WHAT THE EXERCISE ASKS:
Every line with the string "dans" must be copied from the entries below.

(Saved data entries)
________________________________________
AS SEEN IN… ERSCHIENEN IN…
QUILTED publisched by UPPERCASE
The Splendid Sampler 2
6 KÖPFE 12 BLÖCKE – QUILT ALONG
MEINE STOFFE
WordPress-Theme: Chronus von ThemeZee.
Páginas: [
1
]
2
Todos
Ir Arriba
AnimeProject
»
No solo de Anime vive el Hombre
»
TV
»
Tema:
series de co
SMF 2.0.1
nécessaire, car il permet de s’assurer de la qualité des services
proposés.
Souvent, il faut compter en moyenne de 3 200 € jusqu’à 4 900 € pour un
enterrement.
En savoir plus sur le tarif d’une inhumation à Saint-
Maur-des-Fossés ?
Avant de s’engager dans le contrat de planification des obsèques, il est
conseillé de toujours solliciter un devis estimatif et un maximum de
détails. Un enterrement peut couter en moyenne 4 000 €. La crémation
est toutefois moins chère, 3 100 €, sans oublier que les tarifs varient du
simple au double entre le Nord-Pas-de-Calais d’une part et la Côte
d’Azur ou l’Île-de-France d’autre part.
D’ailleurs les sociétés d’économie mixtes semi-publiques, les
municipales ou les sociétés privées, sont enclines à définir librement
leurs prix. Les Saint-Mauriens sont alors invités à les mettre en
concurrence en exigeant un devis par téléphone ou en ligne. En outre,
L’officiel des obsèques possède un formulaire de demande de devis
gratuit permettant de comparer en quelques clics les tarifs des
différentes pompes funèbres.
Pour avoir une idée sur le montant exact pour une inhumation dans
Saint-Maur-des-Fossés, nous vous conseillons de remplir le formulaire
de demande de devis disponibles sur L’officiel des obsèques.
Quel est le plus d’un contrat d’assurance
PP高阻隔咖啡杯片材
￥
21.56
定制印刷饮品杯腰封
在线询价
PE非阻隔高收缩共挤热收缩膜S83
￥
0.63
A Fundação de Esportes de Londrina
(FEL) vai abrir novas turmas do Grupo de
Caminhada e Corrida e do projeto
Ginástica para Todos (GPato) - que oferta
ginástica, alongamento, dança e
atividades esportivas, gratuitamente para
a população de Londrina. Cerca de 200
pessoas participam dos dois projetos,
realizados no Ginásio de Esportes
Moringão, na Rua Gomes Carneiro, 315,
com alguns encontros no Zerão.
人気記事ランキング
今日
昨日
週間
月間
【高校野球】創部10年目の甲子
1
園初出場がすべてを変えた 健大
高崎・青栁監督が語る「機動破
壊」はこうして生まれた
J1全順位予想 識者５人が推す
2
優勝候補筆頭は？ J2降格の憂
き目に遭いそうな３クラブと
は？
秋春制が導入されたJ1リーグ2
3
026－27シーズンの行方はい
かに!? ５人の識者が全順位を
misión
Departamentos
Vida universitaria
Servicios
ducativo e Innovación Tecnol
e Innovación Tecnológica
________________________________________
FINAL ANSWER:
Avant de s’engager dans le contrat de planification des obsèques, il est
Pour avoir une idée sur le montant exact pour une inhumation dans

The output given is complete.